What is what was topic number two or four this week?

Avi 22:47
So topic number two, actually, it's, you know, I like that topic, advertising. So we put a little tidbit there. This week that Next Insurance, Huckleberry, Health IQ are looking to bring people to manage direct mail. And Nick, I'm sure you get a lot of direct mail. I don't know you move to Florida. I don't know if you're getting more now or less. It's amazing how quickly it followed me.

Nick 23:16
Like how do these people know it's almost like the Secret Service is working directly with the direct mail companies?

Avi 23:23
Well, you know, he USPS I believe they provide direct mail advertising service, so they know. But what are your thoughts? Like when you get direct mail? When you get a postcard? What do you do?

Nick 23:36
I throw it away?

Avi 23:37
You throw it away immediately?

Nick 23:43
Throw it away immediately strong. I will glance at it. If it Okay, so, they have like a second to grab my attention, or else it goes into the trash? So I'm mostly looking for Hey, where's my IRS? Check You know, I'm looking for all of the states send me my insurance licenses. So I have to keep an eye on those. So you got about a second to grab my attention. And if you don't, then you're likely going into the recycling bin.

Avi 24:16
So you're you're probably very decisive the way I do it, I take it, I bring it home because my wife, she goes crazy if I throw out some Bed Bath and Beyond 20% off or whatever. So I bring it home, and they put it on the kitchen island. And I leave it there for like, could be a week could be two weeks. And I you know, sometimes I go back and I look at it and it's there. And you know, it has kind of that. I see it. So things I get from Geico I get from Progressive. I got one time from haven life. And now you're looking at these Insurtech companies which are digital first. You know, that's the promise. And they're going into direct mail which according to people in the industry, they Say how the conversion rates are actually better. Now, there's the thing is when you go with direct mail, you're not reaching customers that actually expressed interest and said, Hey, we're looking, but you want to generate that interest, which I think is interesting because the way digital is today with Google and Facebook and you know, ad blockers and all that and TV with DVRs, you fast forward through commercials. You really need to find some alone time with a customer, a potential customer. And I feel like direct mail is actually a good solution if you're able to stand out but now everybody's going to go into the space. And I feel like it's gonna be more competitive, especially for the big carriers because Geico and Progressive, State Farm as well. I think they send me a happy birthday. They know my birthday. But But what do you think? I think it's going to be good for them.

TASKS TO PERFORM:
• 1. In the transcript on direct mail, translate this sentence into Spanish: "You really need to find some alone time with a customer, a potential customer."
• 2. Return the portion of the transcript on direct mail that begins with the words containing "What is what" and ends with "throw it away?".
• 3. According to the transcript on direct mail, which three companies are looking to bring people to manage direct mail?

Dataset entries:
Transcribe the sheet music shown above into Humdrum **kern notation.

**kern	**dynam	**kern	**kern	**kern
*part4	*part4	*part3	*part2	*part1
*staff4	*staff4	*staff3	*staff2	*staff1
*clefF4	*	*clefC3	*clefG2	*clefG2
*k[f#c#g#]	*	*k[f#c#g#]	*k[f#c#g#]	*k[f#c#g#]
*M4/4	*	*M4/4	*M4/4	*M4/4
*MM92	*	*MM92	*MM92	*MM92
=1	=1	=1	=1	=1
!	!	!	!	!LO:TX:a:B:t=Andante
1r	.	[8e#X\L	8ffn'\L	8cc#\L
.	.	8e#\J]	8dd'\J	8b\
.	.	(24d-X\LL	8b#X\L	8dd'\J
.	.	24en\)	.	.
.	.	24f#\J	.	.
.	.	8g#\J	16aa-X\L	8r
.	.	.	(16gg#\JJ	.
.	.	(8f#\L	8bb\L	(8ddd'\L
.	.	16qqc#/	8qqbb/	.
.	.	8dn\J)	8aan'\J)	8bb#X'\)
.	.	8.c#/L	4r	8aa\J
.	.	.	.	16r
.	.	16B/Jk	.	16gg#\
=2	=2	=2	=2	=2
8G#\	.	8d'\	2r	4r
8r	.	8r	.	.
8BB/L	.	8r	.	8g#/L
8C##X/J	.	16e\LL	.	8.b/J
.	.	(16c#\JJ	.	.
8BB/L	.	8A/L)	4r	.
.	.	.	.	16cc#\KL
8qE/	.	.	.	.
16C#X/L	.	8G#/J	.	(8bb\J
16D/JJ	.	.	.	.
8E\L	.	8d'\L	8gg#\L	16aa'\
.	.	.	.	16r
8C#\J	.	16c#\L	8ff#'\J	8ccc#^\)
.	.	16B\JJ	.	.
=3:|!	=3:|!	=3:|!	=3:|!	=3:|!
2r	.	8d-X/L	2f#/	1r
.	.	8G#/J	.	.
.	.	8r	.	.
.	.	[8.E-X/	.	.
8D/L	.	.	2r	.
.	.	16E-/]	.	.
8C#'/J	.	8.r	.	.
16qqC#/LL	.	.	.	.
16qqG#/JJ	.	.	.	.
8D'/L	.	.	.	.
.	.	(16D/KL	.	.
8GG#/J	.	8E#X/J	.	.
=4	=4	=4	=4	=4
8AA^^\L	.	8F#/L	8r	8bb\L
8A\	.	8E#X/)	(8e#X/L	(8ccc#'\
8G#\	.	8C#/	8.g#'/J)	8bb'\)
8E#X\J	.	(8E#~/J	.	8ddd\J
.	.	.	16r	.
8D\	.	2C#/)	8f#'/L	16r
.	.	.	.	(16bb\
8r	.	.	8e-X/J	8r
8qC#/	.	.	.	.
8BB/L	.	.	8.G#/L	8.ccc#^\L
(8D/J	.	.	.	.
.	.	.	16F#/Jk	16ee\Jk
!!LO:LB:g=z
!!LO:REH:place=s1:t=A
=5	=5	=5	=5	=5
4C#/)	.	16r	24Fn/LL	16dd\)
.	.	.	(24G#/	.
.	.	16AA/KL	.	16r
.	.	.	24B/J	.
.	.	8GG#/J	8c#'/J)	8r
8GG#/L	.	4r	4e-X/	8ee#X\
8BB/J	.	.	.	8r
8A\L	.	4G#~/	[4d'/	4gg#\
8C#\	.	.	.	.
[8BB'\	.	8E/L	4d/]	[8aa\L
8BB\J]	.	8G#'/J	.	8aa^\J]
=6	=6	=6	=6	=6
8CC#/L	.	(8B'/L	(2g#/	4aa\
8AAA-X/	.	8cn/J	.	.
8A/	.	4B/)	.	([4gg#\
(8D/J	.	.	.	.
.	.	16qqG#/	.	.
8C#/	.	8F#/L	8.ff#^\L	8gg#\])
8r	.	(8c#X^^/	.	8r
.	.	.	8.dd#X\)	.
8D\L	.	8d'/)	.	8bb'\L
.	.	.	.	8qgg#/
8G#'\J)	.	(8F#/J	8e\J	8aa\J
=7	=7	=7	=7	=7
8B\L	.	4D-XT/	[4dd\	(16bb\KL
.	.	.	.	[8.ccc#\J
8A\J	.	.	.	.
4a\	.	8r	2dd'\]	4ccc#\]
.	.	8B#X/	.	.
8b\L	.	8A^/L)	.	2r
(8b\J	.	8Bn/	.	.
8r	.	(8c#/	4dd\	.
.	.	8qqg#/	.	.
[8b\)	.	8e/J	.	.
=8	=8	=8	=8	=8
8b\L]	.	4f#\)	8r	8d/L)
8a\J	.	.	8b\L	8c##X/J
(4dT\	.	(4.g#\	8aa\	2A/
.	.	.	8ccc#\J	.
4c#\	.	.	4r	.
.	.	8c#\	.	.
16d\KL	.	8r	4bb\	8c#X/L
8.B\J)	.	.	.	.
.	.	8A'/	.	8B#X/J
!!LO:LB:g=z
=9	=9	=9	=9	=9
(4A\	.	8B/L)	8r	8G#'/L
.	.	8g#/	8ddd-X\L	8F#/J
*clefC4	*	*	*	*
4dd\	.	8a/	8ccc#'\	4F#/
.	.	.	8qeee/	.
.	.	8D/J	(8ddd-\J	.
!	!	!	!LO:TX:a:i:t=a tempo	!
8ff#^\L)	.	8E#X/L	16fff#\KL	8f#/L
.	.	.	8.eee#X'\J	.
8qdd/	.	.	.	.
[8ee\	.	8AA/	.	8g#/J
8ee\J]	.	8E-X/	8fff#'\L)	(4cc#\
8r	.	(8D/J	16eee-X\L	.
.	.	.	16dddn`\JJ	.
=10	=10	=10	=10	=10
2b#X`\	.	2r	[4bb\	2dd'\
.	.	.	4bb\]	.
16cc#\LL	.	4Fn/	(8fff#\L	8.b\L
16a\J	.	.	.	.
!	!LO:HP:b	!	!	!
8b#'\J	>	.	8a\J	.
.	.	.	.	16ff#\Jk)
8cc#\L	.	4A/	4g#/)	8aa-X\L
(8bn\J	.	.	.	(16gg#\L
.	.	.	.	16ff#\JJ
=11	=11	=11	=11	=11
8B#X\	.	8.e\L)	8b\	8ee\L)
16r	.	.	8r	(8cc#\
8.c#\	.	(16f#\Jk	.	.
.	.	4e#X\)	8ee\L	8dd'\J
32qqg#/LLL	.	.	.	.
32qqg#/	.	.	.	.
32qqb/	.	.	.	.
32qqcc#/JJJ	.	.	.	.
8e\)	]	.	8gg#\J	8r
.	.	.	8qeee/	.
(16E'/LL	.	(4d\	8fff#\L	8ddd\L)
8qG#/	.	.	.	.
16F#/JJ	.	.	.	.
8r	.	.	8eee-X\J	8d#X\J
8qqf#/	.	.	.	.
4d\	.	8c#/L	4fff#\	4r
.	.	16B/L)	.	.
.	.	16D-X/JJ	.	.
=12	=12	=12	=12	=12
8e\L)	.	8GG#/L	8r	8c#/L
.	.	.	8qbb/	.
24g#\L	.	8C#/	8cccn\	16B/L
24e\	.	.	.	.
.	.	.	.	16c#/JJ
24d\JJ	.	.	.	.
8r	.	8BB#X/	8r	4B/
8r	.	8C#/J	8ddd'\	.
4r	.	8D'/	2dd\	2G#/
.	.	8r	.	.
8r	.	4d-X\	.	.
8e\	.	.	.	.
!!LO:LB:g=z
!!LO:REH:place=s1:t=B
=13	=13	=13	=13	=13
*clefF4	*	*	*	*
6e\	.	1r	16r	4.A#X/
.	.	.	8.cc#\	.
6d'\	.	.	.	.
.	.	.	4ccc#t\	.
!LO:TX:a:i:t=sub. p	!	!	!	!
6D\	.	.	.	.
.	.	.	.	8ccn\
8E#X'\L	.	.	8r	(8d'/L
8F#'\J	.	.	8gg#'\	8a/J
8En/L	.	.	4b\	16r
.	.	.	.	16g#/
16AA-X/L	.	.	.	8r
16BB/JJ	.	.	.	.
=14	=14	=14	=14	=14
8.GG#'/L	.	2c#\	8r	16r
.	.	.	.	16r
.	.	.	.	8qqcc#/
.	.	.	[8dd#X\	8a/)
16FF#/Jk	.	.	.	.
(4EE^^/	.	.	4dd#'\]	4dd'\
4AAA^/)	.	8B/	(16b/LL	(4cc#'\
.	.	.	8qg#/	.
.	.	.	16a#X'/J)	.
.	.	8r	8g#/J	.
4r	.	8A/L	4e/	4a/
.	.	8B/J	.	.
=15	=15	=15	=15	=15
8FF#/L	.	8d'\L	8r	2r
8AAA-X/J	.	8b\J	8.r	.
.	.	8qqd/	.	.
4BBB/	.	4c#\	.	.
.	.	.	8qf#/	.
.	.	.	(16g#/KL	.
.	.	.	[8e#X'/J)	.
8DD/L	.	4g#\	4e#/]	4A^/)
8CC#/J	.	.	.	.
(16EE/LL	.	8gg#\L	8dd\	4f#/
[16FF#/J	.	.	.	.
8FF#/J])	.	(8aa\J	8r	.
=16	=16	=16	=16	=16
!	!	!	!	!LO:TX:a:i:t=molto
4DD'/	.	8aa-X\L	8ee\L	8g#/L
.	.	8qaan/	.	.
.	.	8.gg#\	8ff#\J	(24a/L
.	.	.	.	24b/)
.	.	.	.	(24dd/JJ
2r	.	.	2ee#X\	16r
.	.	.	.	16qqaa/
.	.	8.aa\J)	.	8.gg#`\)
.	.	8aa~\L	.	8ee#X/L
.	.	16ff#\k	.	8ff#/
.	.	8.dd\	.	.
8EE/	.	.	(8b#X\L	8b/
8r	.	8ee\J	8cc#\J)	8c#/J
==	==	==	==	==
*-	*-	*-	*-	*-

TASK RESULTS:
• 1. Realmente necesitas encontrar un momento a solas con un cliente, un cliente potencial.

• 2.
What is what was topic number two or four this week?

Avi 22:47
So topic number two, actually, it's, you know, I like that topic, advertising. So we put a little tidbit there. This week that Next Insurance, Huckleberry, Health IQ are looking to bring people to manage direct mail. And Nick, I'm sure you get a lot of direct mail. I don't know you move to Florida. I don't know if you're getting more now or less. It's amazing how quickly it followed me.

Nick 23:16
Like how do these people know it's almost like the Secret Service is working directly with the direct mail companies?

Avi 23:23
Well, you know, he USPS I believe they provide direct mail advertising service, so they know. But what are your thoughts? Like when you get direct mail? When you get a postcard? What do you do?

Nick 23:36
I throw it away?

• 3. Next Insurance, Huckleberry, and Health IQ.